Breakdown of epic to tasks with acceptance criteria

It’s important to plan for the size, relationship, and priority of requirements and features, along with building in performance that shows the relationship to epic to task, in order to enable teams to collaborate and consider Performance Engineering needs and capabilities from the start.

Figure 2 shows the relationship and breakdown from epic to tasks, along with a story card with Story on front and Acceptance Test Criteria on the back.

 

Figure 2. Breakdown of Epic to Story, and example.

 

In many cases, we observe a trend of more myopic or task-level views into stories. This practice limits the view and consideration across tasks, and limits the ability to build higher performing platforms, especially in the much-distributed and shared complex applications and systems we operate within today.

In Figure 2, you can see how the story is on the front of the card (typically only used portion) and on the back are the acceptance criteria, which is where you include Performance Engineering considerations. An example from a recent story about a login page is, “Perform with 180,000 people logging in per hour with 50% on varying mobile network conditions from 5 major US and 2 major International locations with the remaining from good WiFi and LAN connections with a maximum transaction response time of <5 seconds.”

Doneness criteria

A proven practice among organizations is defining a shared understanding and standard for what “done” means. Creating a “Feature Doneness” definition for all teams is critical, and Performance Engineering considerations need to be built in. The standard for speed and quality must be a known and shared value across individuals, teams, business units, and organizations. Perhaps there are only 5–10 core criteria defined and agreed upon at a complete organization level, but this is the delivered standard.

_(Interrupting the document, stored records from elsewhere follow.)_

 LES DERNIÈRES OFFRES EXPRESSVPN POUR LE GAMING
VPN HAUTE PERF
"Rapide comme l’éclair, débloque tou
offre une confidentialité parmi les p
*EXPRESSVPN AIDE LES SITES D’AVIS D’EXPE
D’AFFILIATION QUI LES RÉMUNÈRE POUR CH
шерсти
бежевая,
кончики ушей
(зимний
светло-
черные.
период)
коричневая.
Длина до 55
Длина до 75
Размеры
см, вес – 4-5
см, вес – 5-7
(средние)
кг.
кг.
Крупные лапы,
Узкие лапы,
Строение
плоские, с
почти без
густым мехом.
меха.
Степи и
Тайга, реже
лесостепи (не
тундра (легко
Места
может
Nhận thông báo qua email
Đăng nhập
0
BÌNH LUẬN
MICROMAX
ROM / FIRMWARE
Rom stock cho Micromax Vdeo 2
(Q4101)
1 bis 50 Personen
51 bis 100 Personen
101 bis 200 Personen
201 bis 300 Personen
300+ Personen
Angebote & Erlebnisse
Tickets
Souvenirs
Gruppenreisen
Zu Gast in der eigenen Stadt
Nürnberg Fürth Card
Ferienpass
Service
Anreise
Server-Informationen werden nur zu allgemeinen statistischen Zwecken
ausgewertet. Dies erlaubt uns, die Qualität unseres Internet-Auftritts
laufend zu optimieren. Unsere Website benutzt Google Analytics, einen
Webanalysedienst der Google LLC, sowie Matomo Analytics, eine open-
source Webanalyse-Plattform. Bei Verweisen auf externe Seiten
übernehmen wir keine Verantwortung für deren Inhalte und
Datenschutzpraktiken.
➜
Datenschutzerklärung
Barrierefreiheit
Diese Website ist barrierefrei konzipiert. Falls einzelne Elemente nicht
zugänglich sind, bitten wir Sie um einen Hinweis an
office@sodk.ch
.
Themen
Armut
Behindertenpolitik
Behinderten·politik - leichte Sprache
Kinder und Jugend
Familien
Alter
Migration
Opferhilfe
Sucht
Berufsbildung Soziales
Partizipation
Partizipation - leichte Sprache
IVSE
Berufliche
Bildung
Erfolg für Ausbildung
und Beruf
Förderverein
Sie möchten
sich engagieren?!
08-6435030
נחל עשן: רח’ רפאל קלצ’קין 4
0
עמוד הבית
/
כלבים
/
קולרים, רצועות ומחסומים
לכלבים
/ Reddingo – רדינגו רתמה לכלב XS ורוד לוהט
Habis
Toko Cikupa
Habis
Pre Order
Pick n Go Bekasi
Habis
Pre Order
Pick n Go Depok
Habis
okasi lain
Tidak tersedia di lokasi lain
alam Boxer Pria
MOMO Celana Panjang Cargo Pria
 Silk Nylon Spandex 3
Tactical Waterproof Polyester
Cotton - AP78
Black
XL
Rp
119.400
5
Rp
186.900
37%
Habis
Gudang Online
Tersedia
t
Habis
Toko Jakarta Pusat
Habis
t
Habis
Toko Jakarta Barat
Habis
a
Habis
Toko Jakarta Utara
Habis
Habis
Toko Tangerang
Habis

This will enable a level of doneness in order to meet shared expectations and deliver within the agreed-upon time and quality.

A recent example of how a Dev/Test organization put together their doneness criteria is outlined below. Here, the organization had only eight criteria, of which the italicized one builds performance into their process:

  • The code is included in the proper branch in the source code control system.
  • The code compiles from a clean checkout without errors using production branch [proposed: and is part of the AHP Build Life which is finally tested in QA].
  • The code is appropriately covered with unit tests and all tests are passing using the production branch.
  • The code has been peer reviewed by another developer.
  • Database changes have been reviewed and approved by a DBA.
  • The code has passed integration, regression, stress, and load testing.
  • Application Support is aware of the backlog item and the system impacts.
  • Deployment and rollback instructions are defined, tested, and documented.

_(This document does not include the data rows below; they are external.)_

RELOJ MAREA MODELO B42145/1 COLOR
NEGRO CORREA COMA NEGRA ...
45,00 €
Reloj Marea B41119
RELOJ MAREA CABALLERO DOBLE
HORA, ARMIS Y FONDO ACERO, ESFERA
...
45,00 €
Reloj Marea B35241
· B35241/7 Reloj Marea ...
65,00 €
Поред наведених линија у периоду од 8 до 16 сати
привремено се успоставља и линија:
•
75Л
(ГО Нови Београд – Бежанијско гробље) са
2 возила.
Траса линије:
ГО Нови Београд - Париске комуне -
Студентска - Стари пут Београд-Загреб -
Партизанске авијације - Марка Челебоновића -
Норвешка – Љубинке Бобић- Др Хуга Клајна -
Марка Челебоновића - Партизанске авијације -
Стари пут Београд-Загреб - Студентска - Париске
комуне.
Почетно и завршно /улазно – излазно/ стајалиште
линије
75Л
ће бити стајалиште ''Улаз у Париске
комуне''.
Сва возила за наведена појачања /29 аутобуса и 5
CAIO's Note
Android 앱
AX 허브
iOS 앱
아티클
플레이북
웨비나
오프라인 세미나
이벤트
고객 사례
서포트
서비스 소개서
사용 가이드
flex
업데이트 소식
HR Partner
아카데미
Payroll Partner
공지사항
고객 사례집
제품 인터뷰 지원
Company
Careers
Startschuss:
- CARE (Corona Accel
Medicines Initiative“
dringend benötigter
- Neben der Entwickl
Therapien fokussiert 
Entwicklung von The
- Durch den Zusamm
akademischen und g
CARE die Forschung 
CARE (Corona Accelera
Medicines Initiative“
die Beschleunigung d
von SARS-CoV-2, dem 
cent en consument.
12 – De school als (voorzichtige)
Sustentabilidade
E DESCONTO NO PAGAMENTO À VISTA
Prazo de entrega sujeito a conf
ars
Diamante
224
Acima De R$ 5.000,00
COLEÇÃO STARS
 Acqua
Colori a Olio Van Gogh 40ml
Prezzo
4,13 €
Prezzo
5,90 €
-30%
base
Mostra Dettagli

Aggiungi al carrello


Until these are all true, the feature is simply unfinished inventory.

Functional

Within the functional tests you run today, think about how to leverage these (typically single-user) tests to get performance results and share them with all stakeholders. This can take place at any stage throughout your lifecycle from unit to production, and the value of these results benefits the team throughout the lifecycle. A specific example could be the way performance is built in to your automated functional unit tests, as demonstrated in Figure 3, which illustrates how long a specific set of automated functional unit tests took to run and set a pass/fail threshold within Jenkins.

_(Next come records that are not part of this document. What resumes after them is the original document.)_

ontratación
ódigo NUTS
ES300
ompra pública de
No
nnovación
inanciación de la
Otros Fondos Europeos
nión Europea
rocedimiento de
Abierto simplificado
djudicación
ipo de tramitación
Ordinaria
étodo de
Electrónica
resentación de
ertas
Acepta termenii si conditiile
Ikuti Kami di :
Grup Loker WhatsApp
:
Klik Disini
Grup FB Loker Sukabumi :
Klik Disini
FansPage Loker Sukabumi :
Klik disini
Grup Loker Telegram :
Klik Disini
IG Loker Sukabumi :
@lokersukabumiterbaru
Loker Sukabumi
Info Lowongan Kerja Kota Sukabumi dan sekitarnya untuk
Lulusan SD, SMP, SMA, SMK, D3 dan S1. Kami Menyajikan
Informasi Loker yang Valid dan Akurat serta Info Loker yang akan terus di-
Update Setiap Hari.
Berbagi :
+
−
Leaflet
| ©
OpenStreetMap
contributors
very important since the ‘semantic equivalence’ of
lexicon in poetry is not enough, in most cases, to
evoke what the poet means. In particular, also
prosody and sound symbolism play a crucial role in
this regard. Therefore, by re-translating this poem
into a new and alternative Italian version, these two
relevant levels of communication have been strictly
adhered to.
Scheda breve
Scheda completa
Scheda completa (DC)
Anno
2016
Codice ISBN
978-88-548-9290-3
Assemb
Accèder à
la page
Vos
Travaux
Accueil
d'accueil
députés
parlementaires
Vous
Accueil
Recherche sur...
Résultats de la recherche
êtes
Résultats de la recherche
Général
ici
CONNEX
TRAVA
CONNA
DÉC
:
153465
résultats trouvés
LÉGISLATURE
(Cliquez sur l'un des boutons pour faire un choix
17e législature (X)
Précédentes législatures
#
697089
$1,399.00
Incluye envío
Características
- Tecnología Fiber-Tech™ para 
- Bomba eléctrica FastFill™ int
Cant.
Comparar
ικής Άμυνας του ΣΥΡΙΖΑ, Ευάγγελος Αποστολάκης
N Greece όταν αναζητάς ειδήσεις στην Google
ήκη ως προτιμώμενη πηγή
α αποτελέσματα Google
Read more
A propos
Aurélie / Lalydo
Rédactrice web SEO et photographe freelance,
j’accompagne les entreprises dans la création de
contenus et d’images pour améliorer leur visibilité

The reasons why this is important are numerous. One of the common areas we focus on is speed with quality. As you are increasing the number of builds per hour/day/week/month, these Performance Engineering practices enable early and frequent feedback on quality. The incremental value delivered with every build enables quick feedback loops and opportunities for DevTest teams to deliver higher quality faster by building in performance within their automated functional tests.

 

Figure 3. Functional automated test results shown in Jenkins.